[[ Data in this exercise open ]]

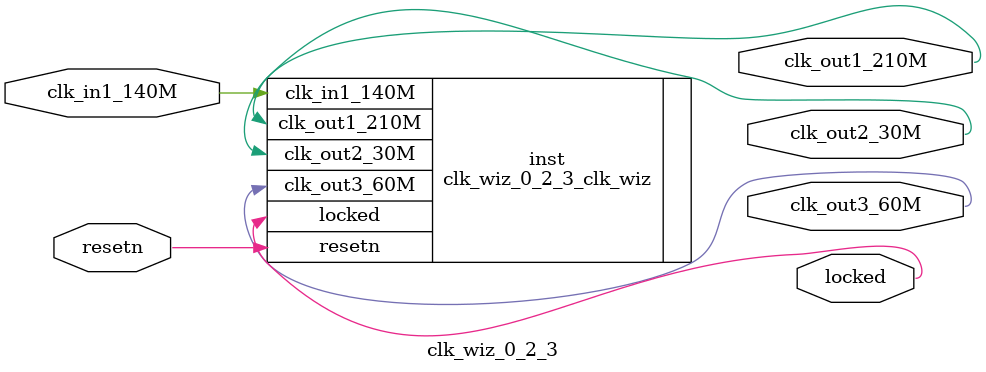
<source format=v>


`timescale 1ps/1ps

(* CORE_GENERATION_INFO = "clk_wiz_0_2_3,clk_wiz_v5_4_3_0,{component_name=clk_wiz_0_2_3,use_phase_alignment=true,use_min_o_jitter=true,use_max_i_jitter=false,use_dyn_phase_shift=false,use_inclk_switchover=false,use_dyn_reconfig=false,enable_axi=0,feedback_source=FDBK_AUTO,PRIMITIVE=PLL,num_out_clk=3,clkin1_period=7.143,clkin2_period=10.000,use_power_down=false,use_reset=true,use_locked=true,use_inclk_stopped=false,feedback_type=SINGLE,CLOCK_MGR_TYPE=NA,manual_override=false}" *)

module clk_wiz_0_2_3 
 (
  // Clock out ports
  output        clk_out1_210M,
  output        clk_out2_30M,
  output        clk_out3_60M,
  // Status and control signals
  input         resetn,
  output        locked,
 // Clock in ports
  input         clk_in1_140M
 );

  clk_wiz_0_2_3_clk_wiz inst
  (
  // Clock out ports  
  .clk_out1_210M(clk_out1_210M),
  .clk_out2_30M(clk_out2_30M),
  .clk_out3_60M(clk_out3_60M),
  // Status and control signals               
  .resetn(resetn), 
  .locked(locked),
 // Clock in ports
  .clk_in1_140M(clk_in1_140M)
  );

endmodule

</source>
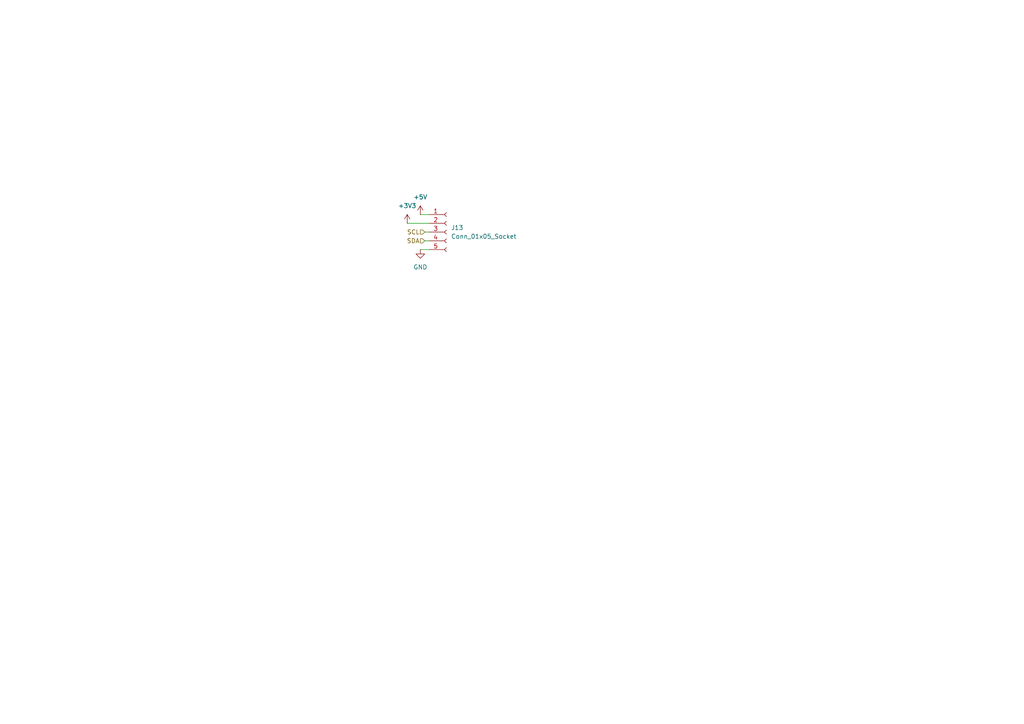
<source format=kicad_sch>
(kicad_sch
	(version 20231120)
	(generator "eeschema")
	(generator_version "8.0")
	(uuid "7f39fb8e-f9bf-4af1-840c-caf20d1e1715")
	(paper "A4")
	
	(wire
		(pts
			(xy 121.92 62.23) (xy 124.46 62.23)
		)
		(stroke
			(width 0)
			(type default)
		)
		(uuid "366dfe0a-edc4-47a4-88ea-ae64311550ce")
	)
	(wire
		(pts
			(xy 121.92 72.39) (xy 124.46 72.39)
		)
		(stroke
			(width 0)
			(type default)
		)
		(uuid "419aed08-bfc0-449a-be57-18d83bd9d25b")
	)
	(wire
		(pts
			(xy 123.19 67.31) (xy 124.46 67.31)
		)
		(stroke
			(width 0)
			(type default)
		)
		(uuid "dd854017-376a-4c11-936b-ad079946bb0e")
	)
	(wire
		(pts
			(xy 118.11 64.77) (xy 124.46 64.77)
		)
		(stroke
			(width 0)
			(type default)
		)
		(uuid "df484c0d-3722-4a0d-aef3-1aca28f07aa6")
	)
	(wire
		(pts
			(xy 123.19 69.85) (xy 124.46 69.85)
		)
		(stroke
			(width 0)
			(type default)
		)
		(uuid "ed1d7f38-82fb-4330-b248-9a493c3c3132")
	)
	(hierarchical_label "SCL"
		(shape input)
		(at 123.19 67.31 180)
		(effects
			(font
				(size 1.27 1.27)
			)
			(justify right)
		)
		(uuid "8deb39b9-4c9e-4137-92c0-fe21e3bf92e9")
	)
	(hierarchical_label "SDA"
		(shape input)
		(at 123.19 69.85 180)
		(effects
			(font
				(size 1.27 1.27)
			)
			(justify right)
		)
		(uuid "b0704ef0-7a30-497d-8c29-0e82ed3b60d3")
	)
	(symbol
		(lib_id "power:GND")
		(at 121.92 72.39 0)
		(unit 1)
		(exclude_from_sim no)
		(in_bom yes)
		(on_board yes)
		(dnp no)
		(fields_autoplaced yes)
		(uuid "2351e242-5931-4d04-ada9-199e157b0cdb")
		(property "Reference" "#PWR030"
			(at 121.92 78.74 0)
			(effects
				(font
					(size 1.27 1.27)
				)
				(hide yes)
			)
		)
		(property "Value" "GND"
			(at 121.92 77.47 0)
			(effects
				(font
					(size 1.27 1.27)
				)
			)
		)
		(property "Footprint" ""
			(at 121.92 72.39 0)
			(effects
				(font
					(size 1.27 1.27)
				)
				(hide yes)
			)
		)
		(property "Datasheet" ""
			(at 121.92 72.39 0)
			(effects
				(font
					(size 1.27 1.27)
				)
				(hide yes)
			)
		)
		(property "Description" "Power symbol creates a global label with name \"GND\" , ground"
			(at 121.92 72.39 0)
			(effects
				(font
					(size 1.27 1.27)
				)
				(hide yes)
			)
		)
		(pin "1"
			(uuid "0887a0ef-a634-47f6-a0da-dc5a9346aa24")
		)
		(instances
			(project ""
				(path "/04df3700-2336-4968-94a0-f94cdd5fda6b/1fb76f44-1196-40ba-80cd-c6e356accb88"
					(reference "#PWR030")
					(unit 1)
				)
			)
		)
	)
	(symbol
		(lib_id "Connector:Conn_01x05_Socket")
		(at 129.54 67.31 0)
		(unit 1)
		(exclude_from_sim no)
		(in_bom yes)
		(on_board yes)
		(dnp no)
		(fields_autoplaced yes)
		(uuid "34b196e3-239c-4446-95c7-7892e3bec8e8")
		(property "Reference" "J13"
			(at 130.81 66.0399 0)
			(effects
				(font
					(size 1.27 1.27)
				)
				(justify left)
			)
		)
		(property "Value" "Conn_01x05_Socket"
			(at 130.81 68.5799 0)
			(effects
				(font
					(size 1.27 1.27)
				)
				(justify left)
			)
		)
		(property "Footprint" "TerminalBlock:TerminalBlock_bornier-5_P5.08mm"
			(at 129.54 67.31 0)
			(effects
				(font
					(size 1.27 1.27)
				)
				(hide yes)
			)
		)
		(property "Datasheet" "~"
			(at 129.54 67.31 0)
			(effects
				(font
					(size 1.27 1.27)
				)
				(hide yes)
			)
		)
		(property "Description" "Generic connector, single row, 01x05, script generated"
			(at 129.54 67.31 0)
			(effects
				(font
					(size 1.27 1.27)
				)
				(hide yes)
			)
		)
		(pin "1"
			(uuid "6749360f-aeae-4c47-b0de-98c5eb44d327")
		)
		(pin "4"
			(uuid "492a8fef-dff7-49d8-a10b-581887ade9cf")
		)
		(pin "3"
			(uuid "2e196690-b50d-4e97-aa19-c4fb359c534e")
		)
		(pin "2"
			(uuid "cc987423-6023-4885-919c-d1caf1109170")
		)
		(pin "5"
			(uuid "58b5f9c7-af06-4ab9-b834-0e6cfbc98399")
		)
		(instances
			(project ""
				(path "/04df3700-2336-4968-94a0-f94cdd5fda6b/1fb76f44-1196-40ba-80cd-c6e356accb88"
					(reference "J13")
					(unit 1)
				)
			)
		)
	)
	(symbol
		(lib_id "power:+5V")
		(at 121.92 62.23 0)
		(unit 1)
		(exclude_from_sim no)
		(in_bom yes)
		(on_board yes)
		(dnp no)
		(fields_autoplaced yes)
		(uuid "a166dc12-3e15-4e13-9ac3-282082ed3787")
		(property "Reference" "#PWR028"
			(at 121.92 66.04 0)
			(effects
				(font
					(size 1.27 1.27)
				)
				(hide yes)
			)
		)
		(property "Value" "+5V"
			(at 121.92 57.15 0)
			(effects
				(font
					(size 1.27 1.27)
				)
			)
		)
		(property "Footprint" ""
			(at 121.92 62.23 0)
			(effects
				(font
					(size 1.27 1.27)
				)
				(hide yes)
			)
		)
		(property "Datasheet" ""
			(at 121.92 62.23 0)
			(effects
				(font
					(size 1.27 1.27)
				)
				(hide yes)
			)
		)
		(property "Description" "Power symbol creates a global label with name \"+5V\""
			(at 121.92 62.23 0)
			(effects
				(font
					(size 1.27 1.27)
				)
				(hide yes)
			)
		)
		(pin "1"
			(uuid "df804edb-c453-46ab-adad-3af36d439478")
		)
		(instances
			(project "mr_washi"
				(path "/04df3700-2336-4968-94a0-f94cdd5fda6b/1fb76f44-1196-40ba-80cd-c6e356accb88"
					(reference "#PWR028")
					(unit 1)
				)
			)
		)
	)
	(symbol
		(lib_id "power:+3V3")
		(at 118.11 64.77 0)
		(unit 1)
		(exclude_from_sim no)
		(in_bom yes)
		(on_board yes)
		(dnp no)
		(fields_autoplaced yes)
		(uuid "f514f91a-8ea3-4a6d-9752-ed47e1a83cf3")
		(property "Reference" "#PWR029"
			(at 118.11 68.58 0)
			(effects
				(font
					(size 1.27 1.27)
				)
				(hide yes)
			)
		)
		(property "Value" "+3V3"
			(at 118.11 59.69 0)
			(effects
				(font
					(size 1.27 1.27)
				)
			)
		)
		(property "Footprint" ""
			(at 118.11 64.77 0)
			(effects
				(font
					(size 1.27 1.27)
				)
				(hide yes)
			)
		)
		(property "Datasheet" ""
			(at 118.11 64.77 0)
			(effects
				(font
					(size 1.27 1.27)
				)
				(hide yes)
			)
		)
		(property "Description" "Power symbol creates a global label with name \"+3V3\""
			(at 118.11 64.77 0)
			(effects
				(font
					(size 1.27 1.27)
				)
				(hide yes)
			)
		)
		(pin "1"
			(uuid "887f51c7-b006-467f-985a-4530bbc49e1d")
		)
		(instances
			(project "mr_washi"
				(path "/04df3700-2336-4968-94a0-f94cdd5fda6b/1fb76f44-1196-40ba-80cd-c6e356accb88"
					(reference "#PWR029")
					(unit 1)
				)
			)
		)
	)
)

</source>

[[ Data in this exercise closed ]]
[[ Data in this exercise open ]]

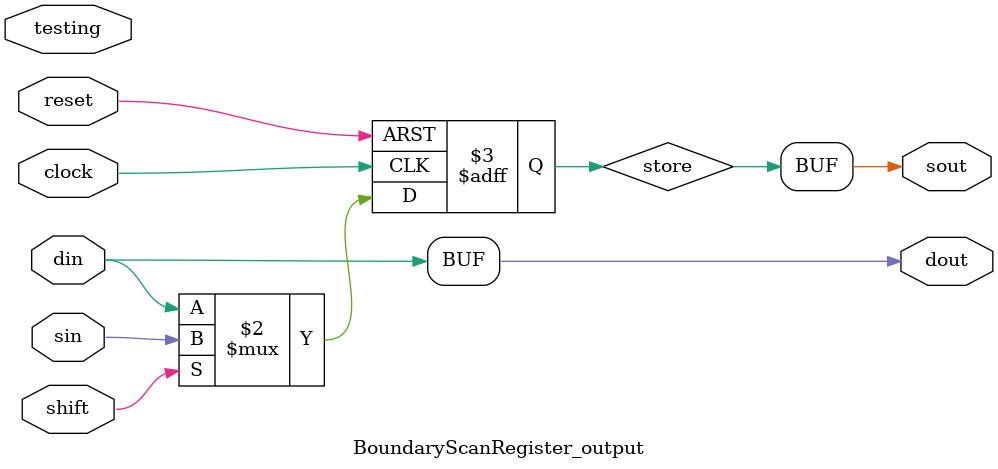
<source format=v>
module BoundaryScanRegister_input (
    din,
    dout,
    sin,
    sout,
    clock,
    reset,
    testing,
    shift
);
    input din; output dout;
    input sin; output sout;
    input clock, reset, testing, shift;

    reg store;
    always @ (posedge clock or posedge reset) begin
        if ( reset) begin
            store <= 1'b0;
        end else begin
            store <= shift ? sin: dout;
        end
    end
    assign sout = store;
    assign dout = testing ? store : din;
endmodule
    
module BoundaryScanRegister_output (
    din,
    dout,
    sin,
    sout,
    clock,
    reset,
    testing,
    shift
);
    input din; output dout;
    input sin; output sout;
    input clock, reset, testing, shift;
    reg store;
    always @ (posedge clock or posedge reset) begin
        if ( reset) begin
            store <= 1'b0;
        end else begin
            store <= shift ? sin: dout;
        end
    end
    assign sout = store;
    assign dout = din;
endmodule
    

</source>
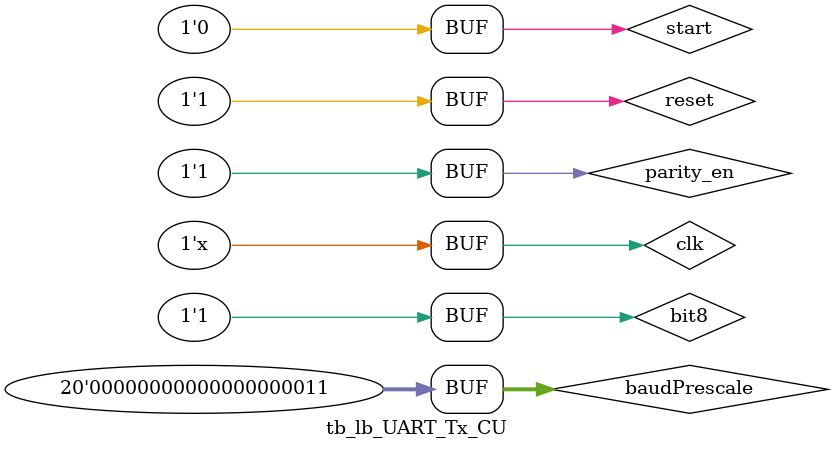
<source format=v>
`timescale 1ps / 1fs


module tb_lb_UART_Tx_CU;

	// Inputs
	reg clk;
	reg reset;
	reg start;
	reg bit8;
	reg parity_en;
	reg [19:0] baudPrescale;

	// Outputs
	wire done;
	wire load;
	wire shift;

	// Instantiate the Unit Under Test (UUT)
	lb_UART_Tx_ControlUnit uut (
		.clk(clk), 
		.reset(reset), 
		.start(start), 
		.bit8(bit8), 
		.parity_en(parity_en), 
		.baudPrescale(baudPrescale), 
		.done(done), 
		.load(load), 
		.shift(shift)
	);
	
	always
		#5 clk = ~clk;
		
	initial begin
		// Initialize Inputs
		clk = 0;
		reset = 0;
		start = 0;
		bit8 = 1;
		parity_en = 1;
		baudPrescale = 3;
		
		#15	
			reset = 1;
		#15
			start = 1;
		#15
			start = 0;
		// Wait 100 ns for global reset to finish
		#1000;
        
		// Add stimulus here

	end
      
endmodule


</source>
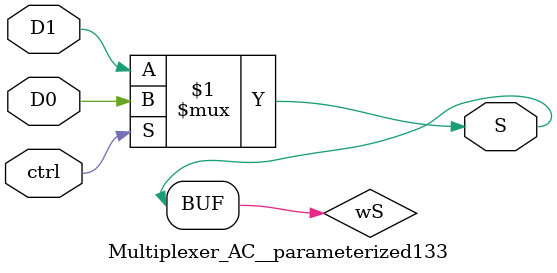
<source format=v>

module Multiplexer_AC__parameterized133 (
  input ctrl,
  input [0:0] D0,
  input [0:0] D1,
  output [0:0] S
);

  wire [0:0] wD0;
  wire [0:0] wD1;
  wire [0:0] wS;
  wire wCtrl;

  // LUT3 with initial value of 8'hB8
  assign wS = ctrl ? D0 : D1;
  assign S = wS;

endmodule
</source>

[[ Data in this exercise closed ]]

**What this task involves**
Scan the material for lines with the word "timescale", and copy each line you find.

**Output for this task**
`timescale 1ps/1ps
`timescale 1ps / 1fs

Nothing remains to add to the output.